TORONTO — Research In Motion Ltd.’s sales of the BlackBerry smartphone trounced estimates last quarter as it gained ground in emerging markets, signaling that the company may still have a future in the age of the iPhone.
RIM shares rose the most in almost a year after the company sold 7.4 million smartphones, about 500,000 more than analysts had projected. RIM also posted a narrower loss for the period than estimated and increased its cash holdings. That impressed some of RIM’s biggest critics, including shareholder Vic Alboini, who has previously demanded a shakeup in management and strategy.
“Those numbers are very, very positive,” Alboini, chairman of Toronto-based investment firm Jaguar Financial Corp., said in an interview. “RIM has taken a step up the ladder, and they can see where they’re going.”
The results show that RIM can gain customers in lower- income markets such as Asia and Africa, even as it struggles to compete in the U.S. with Apple’s iPhone and devices running Google’s Android software.
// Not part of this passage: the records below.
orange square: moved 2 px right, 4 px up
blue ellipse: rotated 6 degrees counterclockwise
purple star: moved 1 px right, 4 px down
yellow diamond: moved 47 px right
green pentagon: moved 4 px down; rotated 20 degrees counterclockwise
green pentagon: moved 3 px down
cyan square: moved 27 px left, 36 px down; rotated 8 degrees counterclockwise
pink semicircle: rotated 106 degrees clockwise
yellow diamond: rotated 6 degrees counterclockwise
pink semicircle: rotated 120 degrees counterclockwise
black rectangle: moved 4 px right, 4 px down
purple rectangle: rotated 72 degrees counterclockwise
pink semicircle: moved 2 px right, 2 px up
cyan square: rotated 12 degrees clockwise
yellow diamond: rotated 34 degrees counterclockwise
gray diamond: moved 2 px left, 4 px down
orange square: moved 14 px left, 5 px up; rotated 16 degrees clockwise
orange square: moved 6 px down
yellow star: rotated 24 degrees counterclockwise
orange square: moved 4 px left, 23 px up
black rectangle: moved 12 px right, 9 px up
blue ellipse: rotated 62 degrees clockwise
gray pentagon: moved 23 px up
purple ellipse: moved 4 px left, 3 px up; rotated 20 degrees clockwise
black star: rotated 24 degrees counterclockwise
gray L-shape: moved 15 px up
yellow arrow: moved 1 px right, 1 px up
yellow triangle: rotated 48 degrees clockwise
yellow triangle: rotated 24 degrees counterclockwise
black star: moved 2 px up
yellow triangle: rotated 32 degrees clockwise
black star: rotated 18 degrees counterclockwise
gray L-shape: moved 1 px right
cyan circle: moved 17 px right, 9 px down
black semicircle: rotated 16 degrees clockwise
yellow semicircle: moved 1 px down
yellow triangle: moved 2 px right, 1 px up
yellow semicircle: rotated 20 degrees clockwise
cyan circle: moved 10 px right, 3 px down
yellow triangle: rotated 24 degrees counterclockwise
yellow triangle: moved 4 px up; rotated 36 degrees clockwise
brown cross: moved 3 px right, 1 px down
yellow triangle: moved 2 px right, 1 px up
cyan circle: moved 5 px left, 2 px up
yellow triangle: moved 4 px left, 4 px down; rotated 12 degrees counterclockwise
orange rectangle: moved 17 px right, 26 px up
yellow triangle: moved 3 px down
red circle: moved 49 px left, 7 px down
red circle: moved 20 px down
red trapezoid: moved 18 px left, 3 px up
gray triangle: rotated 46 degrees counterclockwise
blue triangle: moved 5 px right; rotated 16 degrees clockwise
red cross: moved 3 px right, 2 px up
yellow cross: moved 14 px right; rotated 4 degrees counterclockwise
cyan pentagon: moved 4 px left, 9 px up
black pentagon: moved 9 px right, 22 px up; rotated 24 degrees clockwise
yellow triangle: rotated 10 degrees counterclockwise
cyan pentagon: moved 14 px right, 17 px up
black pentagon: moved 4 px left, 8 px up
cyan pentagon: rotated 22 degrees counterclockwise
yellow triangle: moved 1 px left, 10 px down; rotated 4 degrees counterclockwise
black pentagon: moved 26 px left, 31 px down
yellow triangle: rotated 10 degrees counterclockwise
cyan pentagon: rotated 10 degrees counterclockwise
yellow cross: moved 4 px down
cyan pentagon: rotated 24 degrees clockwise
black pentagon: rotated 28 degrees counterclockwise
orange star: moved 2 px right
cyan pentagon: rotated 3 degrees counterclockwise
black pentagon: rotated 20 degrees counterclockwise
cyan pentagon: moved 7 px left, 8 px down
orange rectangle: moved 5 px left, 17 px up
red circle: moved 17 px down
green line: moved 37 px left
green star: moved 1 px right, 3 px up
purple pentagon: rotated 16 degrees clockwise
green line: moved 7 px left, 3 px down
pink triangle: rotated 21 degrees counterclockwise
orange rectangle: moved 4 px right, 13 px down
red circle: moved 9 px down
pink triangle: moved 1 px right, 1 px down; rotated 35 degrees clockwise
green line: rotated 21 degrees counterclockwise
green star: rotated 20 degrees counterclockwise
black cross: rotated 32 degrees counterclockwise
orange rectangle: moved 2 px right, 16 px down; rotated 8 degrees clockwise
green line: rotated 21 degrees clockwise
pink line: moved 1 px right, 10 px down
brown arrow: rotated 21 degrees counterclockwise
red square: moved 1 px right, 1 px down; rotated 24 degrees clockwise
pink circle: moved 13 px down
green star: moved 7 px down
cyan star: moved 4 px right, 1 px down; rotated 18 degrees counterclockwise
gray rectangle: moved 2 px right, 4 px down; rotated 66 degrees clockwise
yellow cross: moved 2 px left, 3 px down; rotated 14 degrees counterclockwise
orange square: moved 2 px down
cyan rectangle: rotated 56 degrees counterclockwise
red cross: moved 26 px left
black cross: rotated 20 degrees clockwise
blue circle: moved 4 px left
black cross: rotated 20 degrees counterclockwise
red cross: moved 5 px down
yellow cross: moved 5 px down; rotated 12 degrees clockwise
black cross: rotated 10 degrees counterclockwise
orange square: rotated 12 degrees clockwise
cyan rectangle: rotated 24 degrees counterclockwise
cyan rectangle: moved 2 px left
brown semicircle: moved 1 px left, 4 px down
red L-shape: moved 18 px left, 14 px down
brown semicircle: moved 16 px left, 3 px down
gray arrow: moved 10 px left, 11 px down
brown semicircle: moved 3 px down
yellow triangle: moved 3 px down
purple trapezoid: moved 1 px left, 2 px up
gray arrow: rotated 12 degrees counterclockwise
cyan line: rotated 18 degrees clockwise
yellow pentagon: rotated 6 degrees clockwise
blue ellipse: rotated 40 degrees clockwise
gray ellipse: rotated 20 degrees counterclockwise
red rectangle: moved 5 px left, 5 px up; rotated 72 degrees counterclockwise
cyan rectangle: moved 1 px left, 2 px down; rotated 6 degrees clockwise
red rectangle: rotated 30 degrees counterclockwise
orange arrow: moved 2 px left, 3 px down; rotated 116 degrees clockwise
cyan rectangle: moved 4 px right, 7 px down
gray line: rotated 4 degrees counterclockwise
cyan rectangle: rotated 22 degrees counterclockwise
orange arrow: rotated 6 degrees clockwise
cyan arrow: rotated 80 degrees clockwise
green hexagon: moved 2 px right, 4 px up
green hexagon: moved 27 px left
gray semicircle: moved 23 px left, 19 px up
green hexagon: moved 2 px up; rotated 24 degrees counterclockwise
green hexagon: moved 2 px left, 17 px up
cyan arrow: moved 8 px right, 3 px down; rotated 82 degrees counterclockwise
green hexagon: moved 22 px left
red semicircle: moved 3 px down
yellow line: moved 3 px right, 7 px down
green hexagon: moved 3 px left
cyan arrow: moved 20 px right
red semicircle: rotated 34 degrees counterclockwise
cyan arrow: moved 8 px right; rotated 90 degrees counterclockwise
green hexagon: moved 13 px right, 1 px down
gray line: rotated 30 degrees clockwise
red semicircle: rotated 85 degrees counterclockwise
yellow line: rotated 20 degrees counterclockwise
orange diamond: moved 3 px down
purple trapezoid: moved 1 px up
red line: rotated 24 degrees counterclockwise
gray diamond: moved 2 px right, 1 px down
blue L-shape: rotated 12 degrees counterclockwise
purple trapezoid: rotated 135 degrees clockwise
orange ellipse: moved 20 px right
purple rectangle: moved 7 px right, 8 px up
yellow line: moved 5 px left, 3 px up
The challenge now is a successful release of the BlackBerry 10 phone, the linchpin of the Waterloo, Ontario-based company’s comeback strategy. “If they can have another quarter of not burning cash and can get the device out in a few months, then investors are thinking, ‘Perhaps they have a chance to come back,’” said Neeraj Monga, an analyst at Veritas Investment Research in Toronto.
RIM’s free BlackBerry Messenger program, known as BBM, has emerged as a selling point in developing countries, where data plans often cost more. “It’s amazing when you go into those countries and you see how BBM is just kicking it,” Chief Executive Officer Thorsten Heins said, fresh from a tour through Asia, the Middle East and Africa. “I mean, it’s everywhere.”
RIM also did a better job conserving cash than some analysts predicted, curtailing operating expenses 7.9 percent. Cash and investments grew to $2.3 billion by the end of last quarter, up from $2.2 billion three months earlier. “The fact cash is not going to burn out in a quarter or two gives us an opportunity to see what BB10 is going to do,” Alboini said.
Revenue fell 31 percent to $2.87 billion in the period, which ended Sept. 1, topping a projection of $2.47 billion. While sales of the BlackBerry’s phone beat the 6.9 million predicted by analysts, they remain a fraction of Apple’s volume. The latest iPhone, released earlier this month, sold 5 million units in a single weekend.
RIM’s subscriber base climbed to 80 million at the end of last quarter, up from 78 million. Still, the new BlackBerry 10 lineup has been delayed at least a year, making it harder for the company to compete with the latest Apple and Android devices. RIM’s share of the global smartphone market dropped to 4.8 percent in the second calendar quarter, from 12 percent a year earlier, according to researcher IDC.